We also enjoyed the Cafe Elote on our last visit. At first we didn't want to try it even though it get great reviews and the concierge at the Hyatt insisted that we try it, because it's on the second floor of a cheesy motel (King's Ransom). Then we had to wait almost an hour for a table and we were getting annoyed but the food is fantastic. Every dish was very tasty; it was the best meal we had in Sedona.


----------



## Red Rox (Mar 15, 2009)

Just got home last night and the new issue of AZ Highways was in my mailbox. It has an article that lists the best restaurants in 25 places around AZ. In Sedona they named Elote cafe as the best.


----------



## nightnurse613 (Mar 15, 2009)

Drats, there goes the neighborhood!


----------



## Timeshare Von (Mar 30, 2009)

I know this is late for the OP and some of the others who have contributed to this thead, but thought I should post since we just got home from Sedona last night (just the weekend there after a week in Flagstaff).

We did lunch at the Cowboy Club . . . enjoyed the club sandwich, and yes at $10.95 it was pretty expensive but delicious.  (I did have to have the cole slaw on the side, though.  Who puts cole slaw ON a turkey & bacon sandwich??)

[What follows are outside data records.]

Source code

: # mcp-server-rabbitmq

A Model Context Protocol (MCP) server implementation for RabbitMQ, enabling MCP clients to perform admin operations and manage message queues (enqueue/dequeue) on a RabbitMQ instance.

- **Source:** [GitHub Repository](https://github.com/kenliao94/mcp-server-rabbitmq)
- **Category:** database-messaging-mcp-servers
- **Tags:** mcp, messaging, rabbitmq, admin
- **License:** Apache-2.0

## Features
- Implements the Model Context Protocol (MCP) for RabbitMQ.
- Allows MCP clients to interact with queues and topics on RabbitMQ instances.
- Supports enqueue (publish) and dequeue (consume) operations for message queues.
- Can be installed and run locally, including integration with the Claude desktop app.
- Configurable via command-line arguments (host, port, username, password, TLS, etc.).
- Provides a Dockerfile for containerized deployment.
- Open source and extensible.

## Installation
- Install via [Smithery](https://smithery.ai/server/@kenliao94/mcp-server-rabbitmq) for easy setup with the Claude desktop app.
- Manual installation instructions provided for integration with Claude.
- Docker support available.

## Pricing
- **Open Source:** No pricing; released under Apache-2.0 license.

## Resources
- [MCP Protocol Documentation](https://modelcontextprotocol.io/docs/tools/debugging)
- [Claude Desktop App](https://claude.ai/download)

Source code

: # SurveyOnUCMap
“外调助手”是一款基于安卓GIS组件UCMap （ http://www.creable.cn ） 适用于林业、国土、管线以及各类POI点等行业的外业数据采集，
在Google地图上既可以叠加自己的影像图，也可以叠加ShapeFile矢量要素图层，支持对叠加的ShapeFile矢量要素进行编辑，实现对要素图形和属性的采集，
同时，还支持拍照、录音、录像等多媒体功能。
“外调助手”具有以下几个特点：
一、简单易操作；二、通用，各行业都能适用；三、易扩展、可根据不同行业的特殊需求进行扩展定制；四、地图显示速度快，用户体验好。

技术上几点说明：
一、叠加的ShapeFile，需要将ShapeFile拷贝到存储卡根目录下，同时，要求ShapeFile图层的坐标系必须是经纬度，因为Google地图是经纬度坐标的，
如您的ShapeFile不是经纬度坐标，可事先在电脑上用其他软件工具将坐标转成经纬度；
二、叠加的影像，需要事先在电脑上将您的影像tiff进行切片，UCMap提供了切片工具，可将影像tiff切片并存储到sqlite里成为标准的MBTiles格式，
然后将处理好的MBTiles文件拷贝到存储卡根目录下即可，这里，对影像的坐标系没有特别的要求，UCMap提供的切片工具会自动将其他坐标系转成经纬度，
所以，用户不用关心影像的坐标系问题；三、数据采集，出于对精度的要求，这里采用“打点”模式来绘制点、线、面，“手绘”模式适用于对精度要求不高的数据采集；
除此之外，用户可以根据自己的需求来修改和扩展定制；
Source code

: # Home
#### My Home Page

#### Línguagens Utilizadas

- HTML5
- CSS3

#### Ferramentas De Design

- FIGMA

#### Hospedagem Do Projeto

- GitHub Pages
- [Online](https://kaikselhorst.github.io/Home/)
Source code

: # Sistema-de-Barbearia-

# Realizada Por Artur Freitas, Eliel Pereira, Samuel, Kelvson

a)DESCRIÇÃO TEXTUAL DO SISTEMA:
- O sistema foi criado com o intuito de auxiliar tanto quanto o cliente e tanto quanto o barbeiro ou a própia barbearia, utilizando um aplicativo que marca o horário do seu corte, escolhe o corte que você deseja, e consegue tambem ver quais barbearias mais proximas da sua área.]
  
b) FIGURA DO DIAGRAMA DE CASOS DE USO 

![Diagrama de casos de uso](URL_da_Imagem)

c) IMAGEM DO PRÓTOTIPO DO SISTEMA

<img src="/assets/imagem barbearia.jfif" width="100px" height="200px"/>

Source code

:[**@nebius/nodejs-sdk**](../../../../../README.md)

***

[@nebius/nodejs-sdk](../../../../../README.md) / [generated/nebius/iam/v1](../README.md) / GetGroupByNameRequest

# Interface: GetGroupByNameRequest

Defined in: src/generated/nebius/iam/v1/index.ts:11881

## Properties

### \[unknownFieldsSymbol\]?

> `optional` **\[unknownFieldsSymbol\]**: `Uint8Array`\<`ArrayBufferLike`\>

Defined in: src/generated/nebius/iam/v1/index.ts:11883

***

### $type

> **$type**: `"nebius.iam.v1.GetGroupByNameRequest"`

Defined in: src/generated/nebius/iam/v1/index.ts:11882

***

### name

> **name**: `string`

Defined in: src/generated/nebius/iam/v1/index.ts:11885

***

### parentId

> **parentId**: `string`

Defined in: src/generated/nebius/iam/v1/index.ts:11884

We thoroughly enjoyed Oaxaca and thought it was some of the best Mexican we have ever had (sorry to disagree Red Rox).  We were surprised at the high price of margaritas, though ($8.95/16 oz) . . . our bar tab for four was more than our dinner bill for two.  We did pick up a buy one, get one (entee) half priced online so that was nice.  Total tab was $80 for two (with the discount).

Breakfast at Cafe Jose was incrediable.  We had to order a cinnimon roll to go to get to $20 to use our $10 Restaurant.com g/c.  We couldn't believe the $3.99 specials they offered, even on a Sunday morning.  While we really enjoyed our omelettes, it is tough to believe we could have had steak n eggs for $3.99 before 11am.

Anyway, it was a nice weekend and the weather was just about perfect.


----------



## Zac495 (Mar 31, 2009)

THANKS for that update!
I made a reservation at the Enchantment Resort for our last night (dinner). I never heard from them (no confirmation - probably should write or call).

Can't wait to try out your recommendations - if there's ever time to eat with all the other things to do. Probably will be a lose weight vacation!


----------



## Luanne (Mar 31, 2009)

Zac495 said:


> THANKS for that update!
> I made a reservation at the Enchantment Resort for our last night (dinner).



Make sure you arrive early enough that the sun is still out so you can see the view of the canyon. That is part of the main "enchantment" of the area.


----------



## Zac495 (Apr 1, 2009)

Luanne said:


> Make sure you arrive early enough that the sun is still out so you can see the view of the canyon. That is part of the main "enchantment" of the area.



Yes - we have a 5:45 reservation - how does that sound?


----------



## Red Rox (Apr 1, 2009)

Zac495 said:


> Yes - we have a 5:45 reservation - how does that sound?


I'd go at least an hour earlier and enjoy a cocktail or two as well as the late afternoon sunlight.
As I have said, my favorite meal there is a late lunch at Tii Gavo. That to me is like 3PM and a few drinks after, to let it all settle.:whoopie:


----------